===== Given information

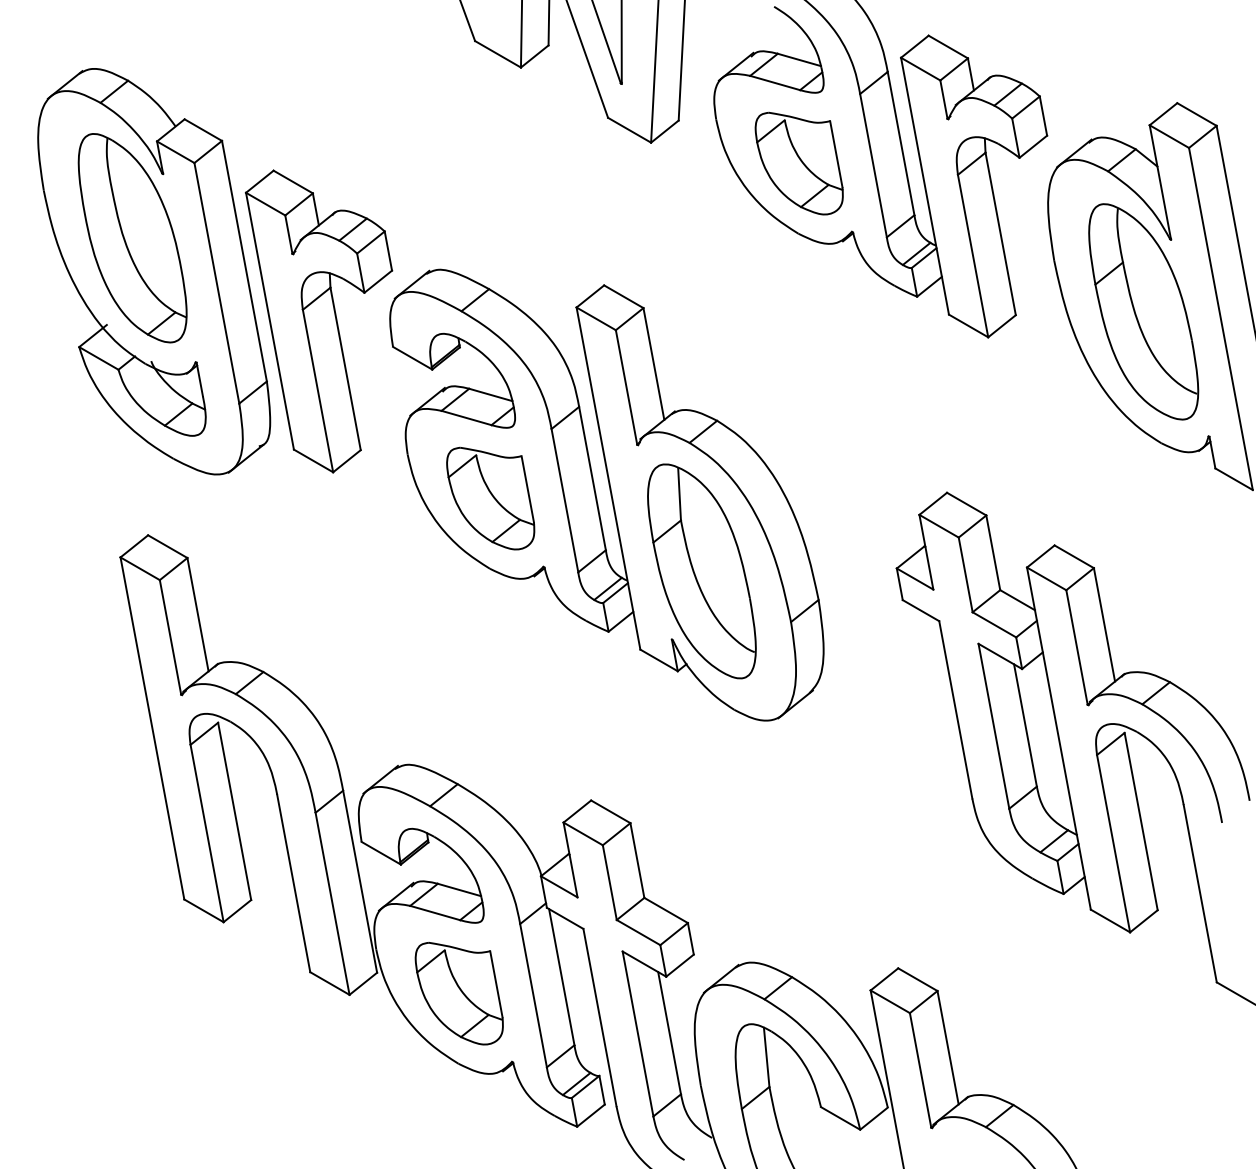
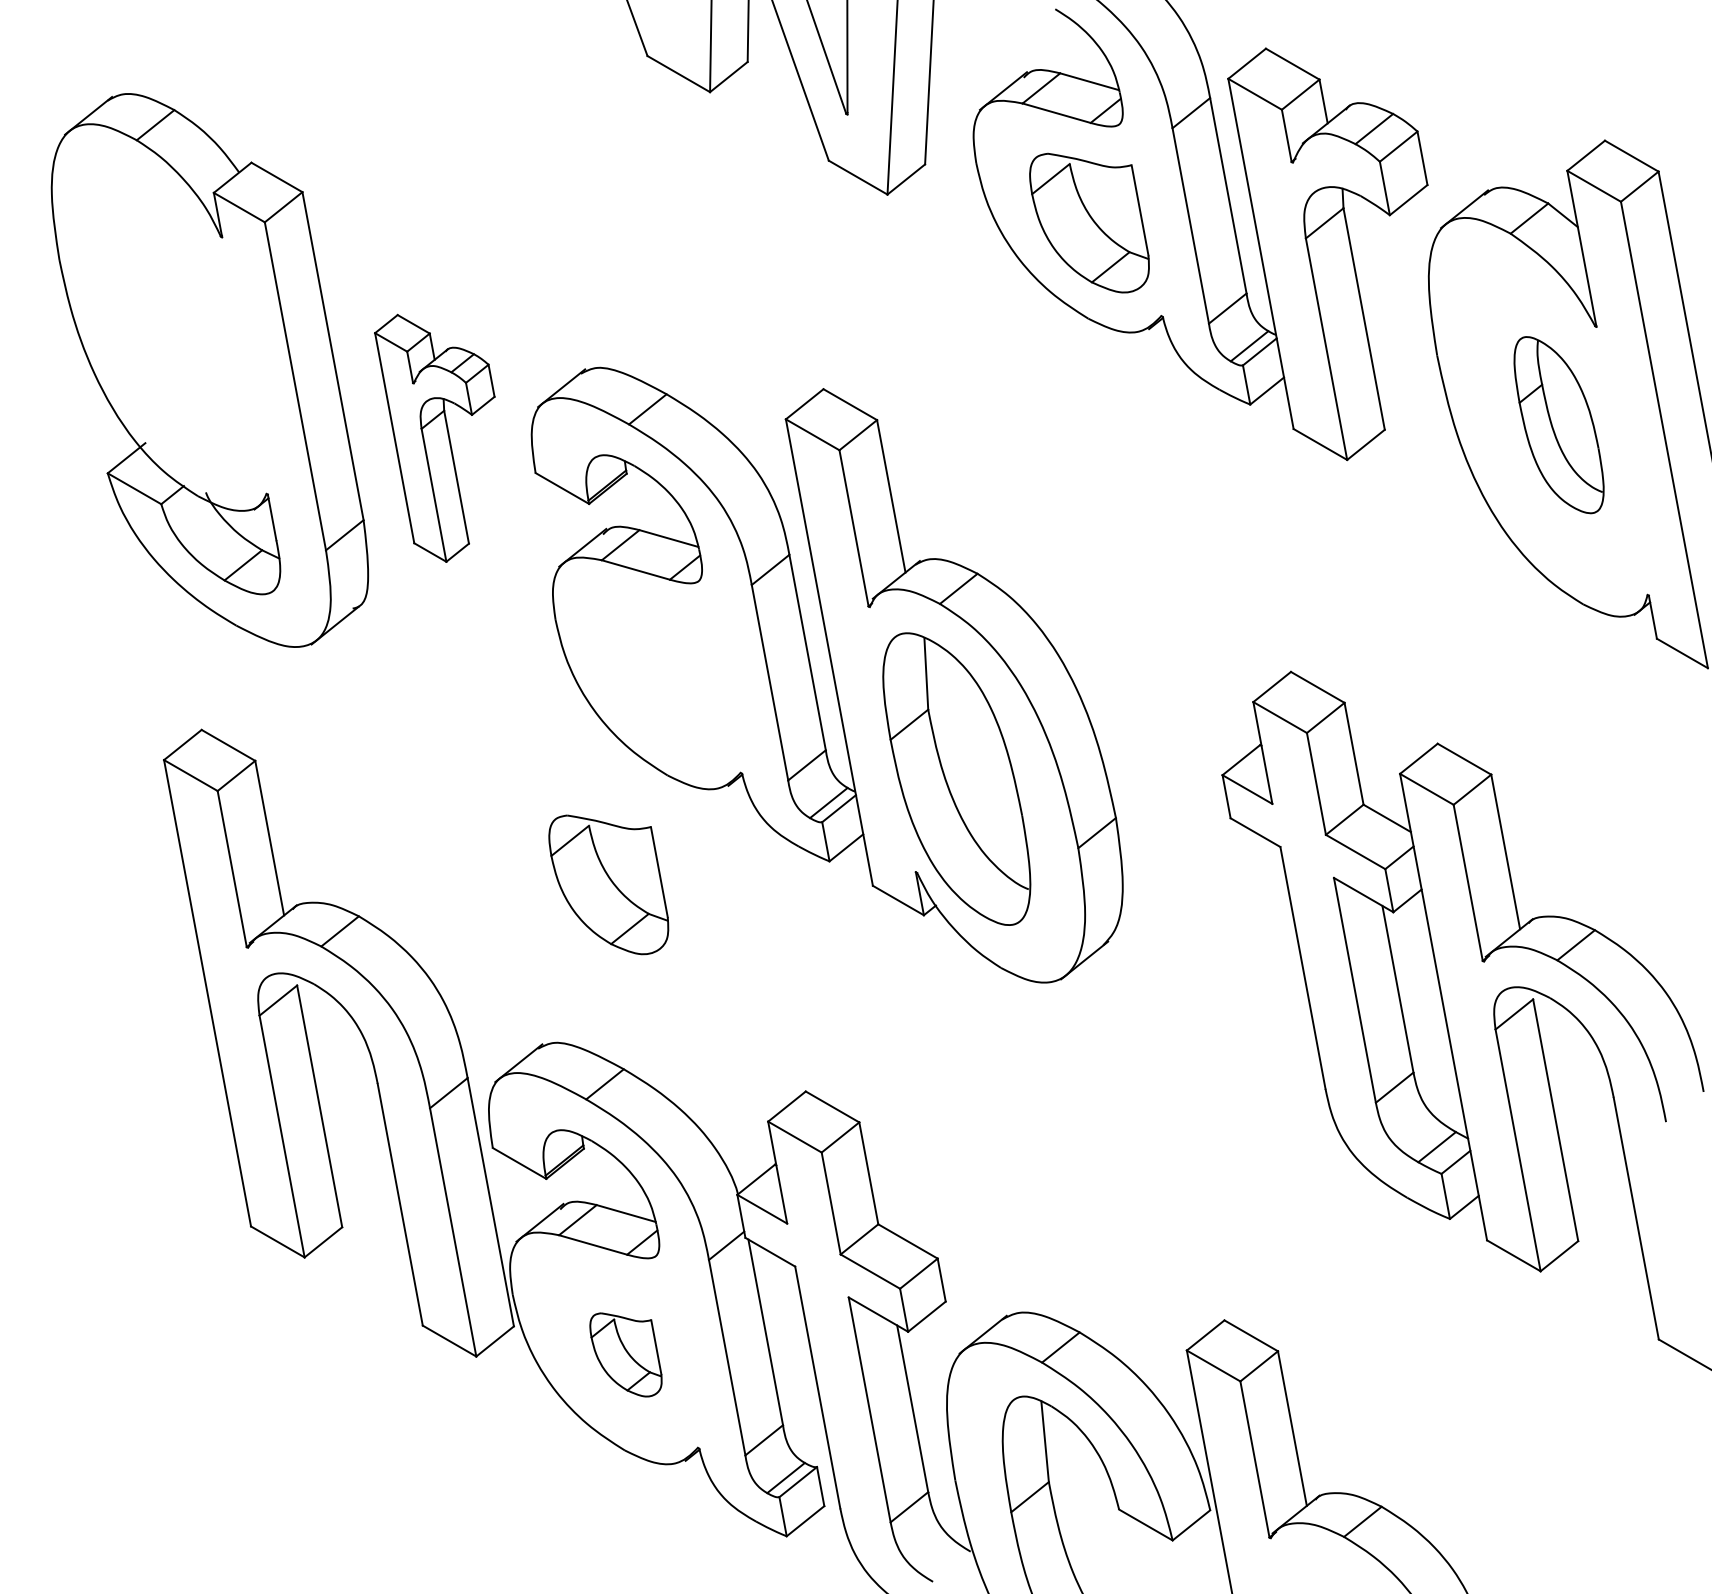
part: (132, 237) -> (180, 324), removed
part: (1143, 311) -> (1558, 424), size x0.6
part: (318, 321) -> (434, 438), size x0.6
part: (490, 498) -> (608, 884), moved
part: (458, 993) -> (625, 1354), size x0.6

==========

* **About this exercise**
Without the pictures, reproduce every line of the records above exactly.

* **Response area**
part: (132, 237) -> (180, 324), removed
part: (1143, 311) -> (1558, 424), size x0.6
part: (318, 321) -> (434, 438), size x0.6
part: (490, 498) -> (608, 884), moved
part: (458, 993) -> (625, 1354), size x0.6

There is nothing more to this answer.